The cluster randomized trial enrolled 450 adults with uncontrolled blood pressure as recorded in electronic medical records across 16 primary care clinics in an integrated health system in the Minneapolis-St. Paul metropolitan area. Participants were assigned to receive usual care or pharmacist telemonitoring intervention for 1 year. Patients in the intervention group were given a home blood pressure monitor that transmitted data to a secure website monitored by pharmacists. At the beginning of the intervention, pharmacists met with patients to review their medical history, give them general information about hypertension, and train them on use of the blood pressure telemonitoring system.

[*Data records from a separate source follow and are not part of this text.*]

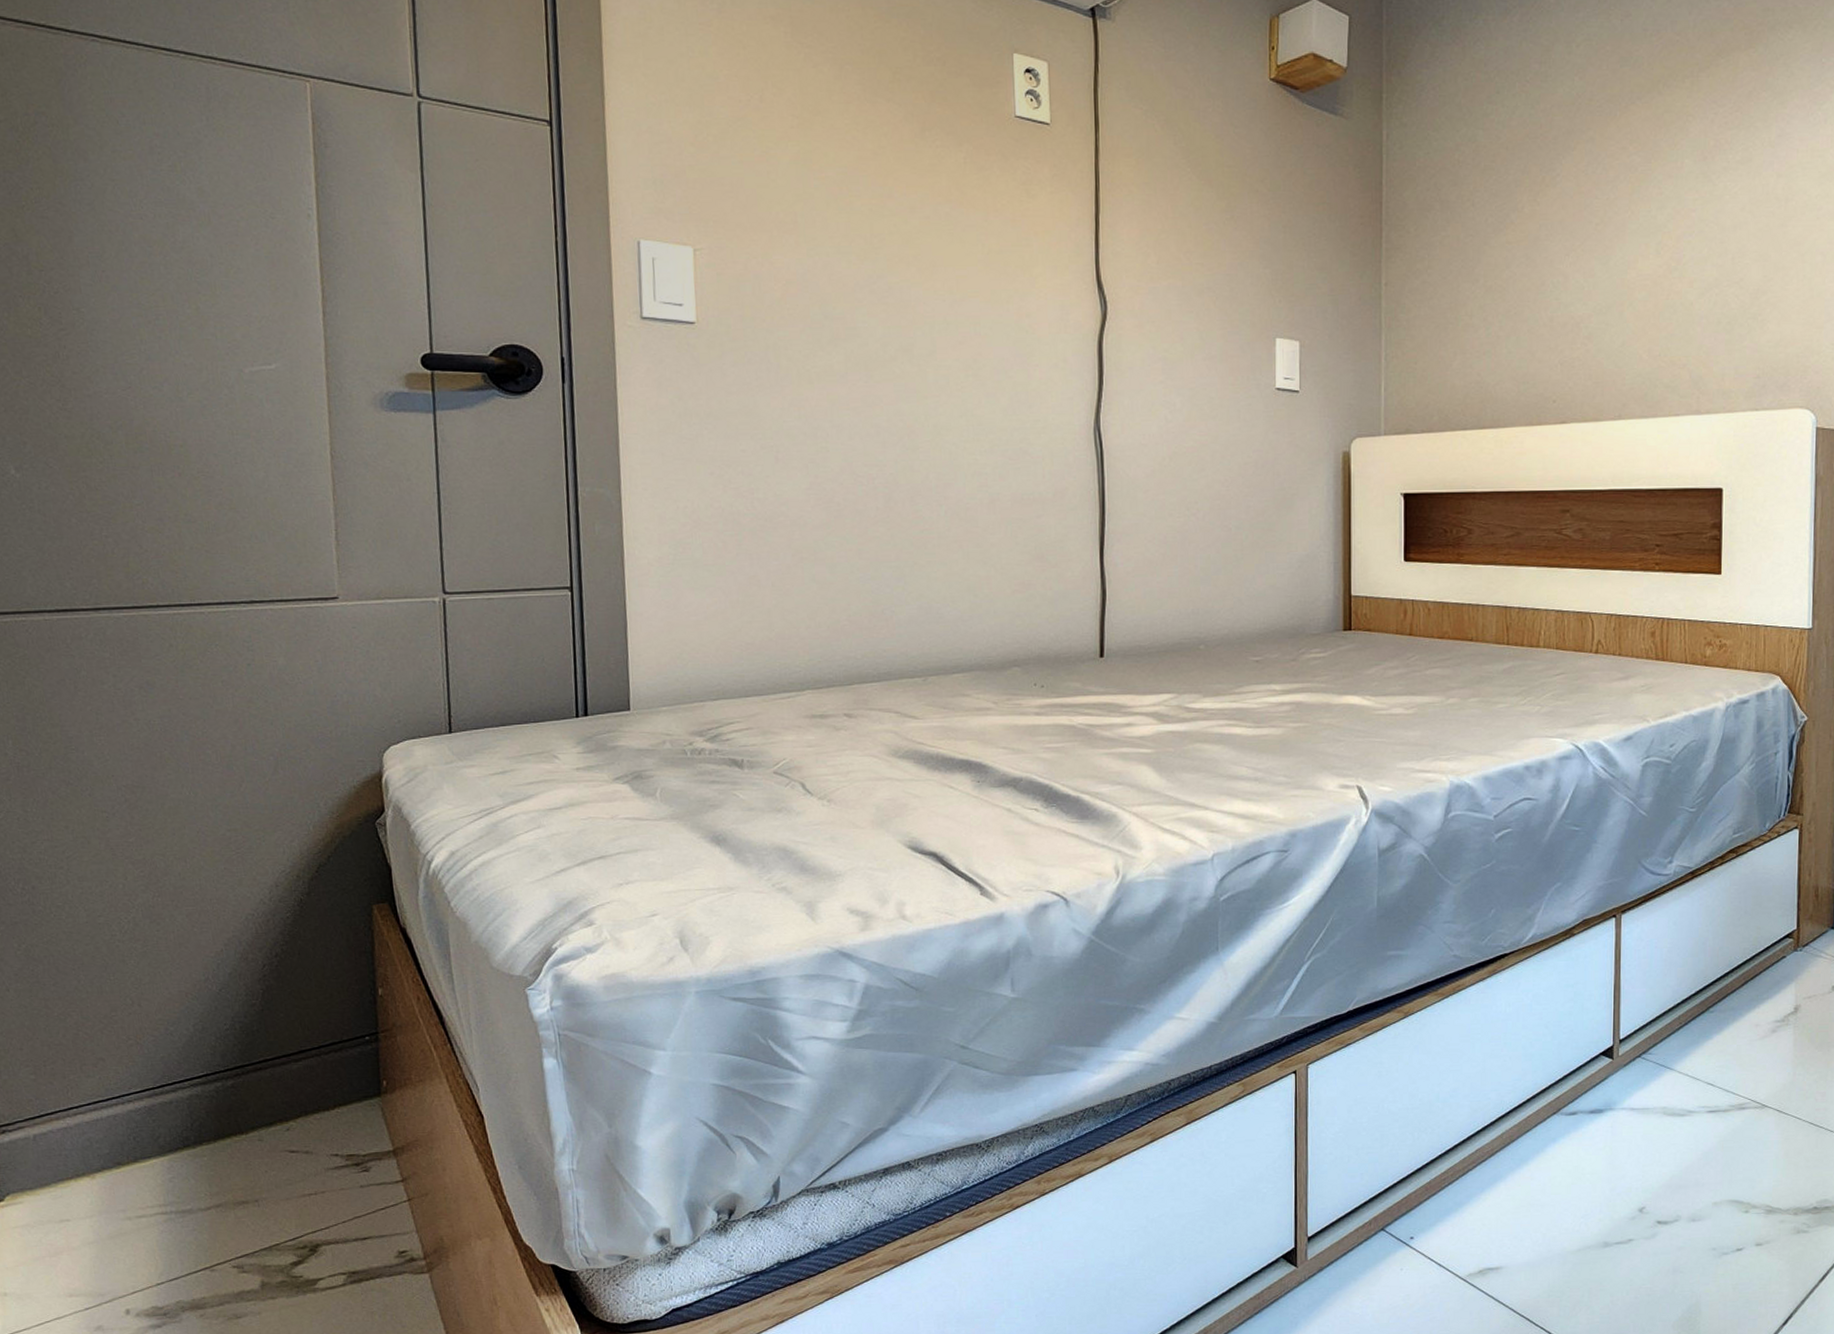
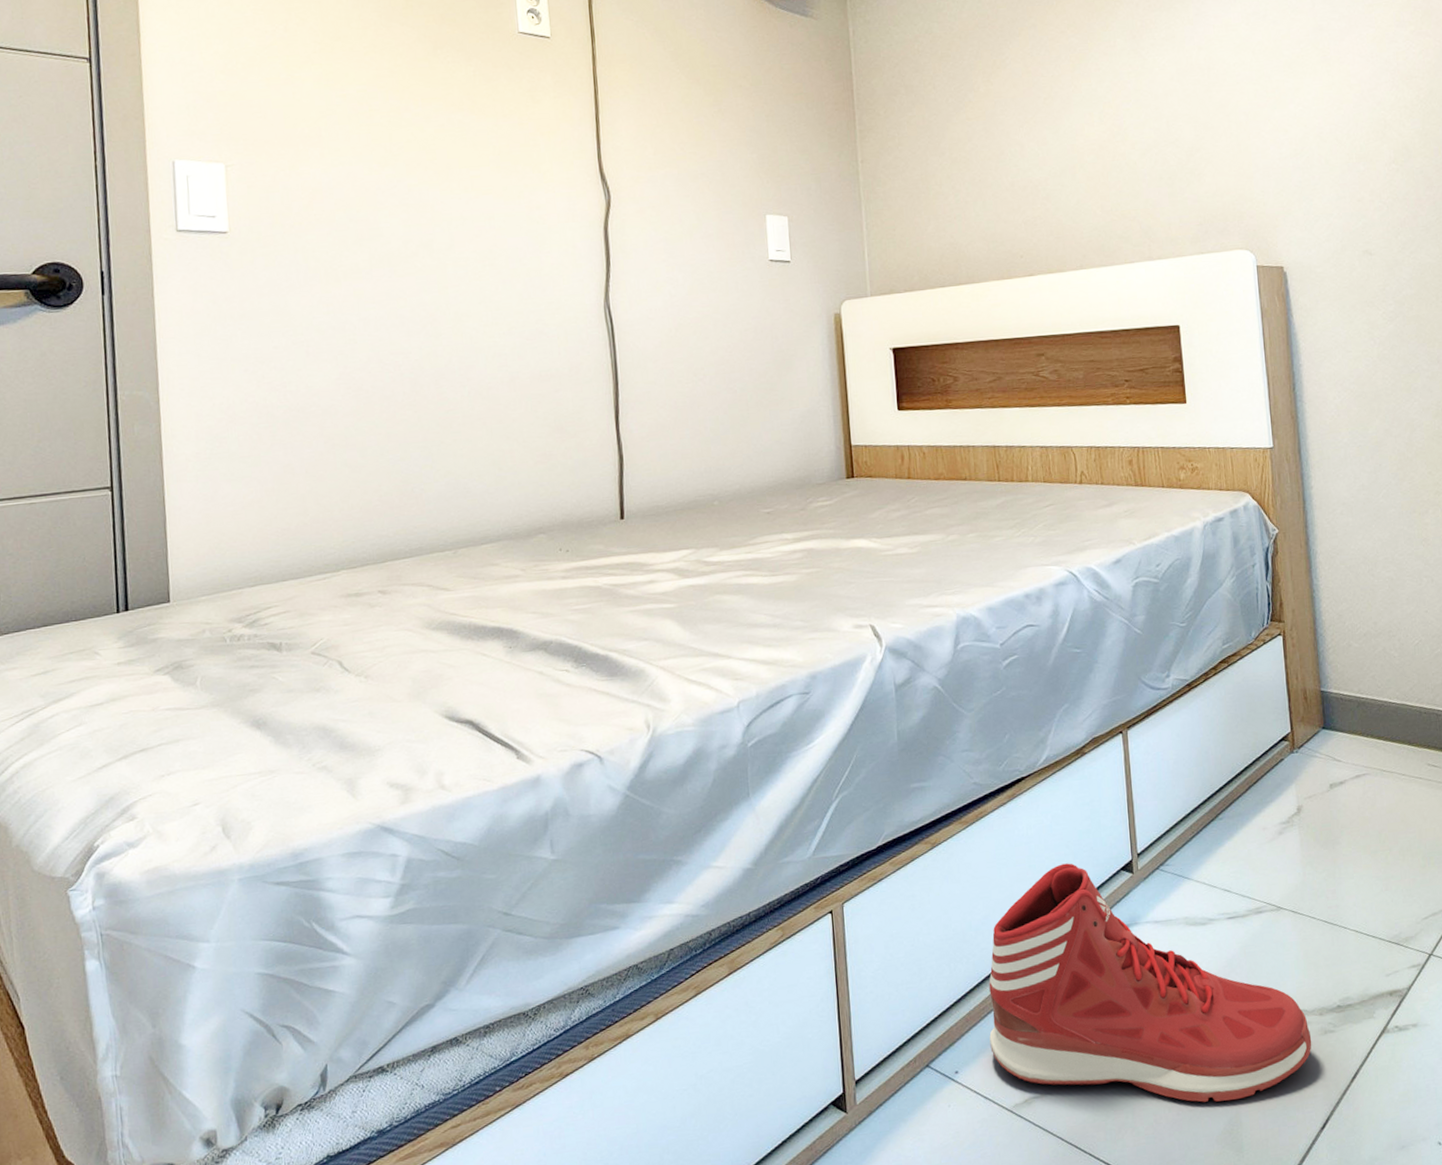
sneaker: none [1448,1043,1783,1289] -> present [989,863,1312,1102]

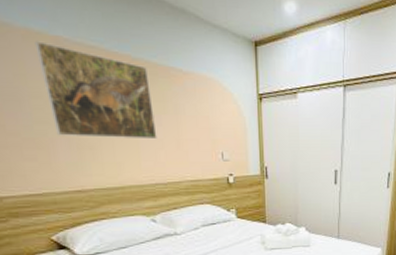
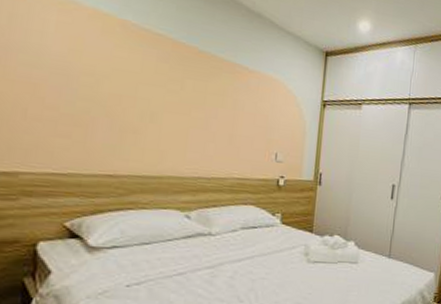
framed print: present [34,41,157,140] -> none [99,21,213,132]

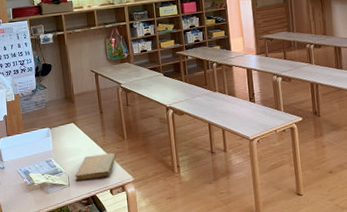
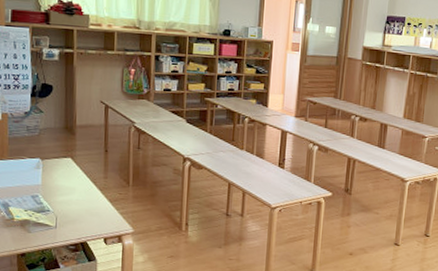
notebook: present [75,153,116,181] -> none [65,197,117,225]

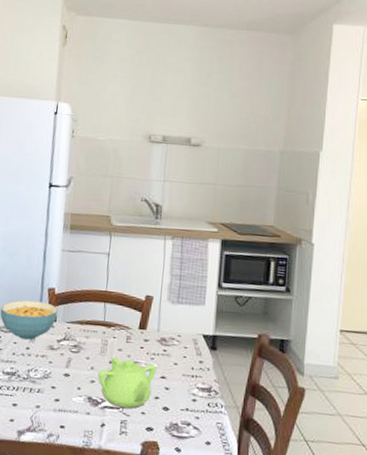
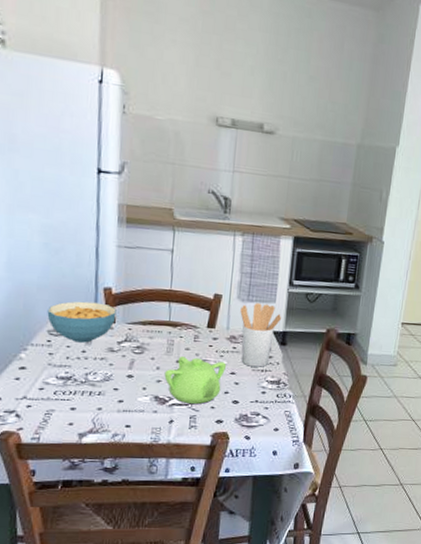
utensil holder: none [170,305,212,373] -> present [240,303,282,367]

Patients in the intervention group were instructed to send at least 6 blood pressure measurements to the pharmacist each week. During the first 6 months of the intervention, patients and pharmacists spoke on the phone every 2 weeks. When patients had successfully controlled their blood pressure for 6 weeks in a row, the frequency of the phone calls was reduced to once a month. During the second half of the study, phone call frequency was reduced to once every 2 months. Pharmacists counseled patients on lifestyle changes and medication adherence during the calls. In addition, pharmacists made changes to patients’ medications using an algorithm based on national guidelines. Participants in both the pharmacist intervention and usual care groups were asked to visit a research clinic for follow up after 6 months of intervention, at the end of the 12-month intervention period, and 6 months after the intervention ended.
After 6 months of intervention, blood pressure was controlled in 71.8% of patients in the telemonitoring group and 45.2% of those in the usual care group. Six months after the intervention ended, 71.8% of patients in the telemonitoring group still had controlled blood pressure, compared with 57.1% of those in the usual care group. Among the 362 patients who attended all 3 follow-up visits, 50.9% of those in the telemonitoring group had controlled blood pressure at all visits, compared with just 21.3% of usual care patients.
In addition, systolic blood pressure dropped more on average for those in the telemonitoring group than those in the usual care group at all 3 follow-up visits. Self-reported adherence to hypertension medications increased among telemonitoring patients and decreased among usual care patients within the first 6 months of the study, but did not significantly differ between the 2 groups at 12 or 18 months. Patients in the telemonitoring group also indicated that they felt more confident than usual care patients in monitoring their blood pressure and communicating with their health care team.
The telemonitoring intervention was estimated to cost approximately $1350 per patient, and the researchers plan to investigate the program’s cost-effectiveness in future studies, accounting for long-term cost savings gained from preventing cardiovascular events and hospitalizations.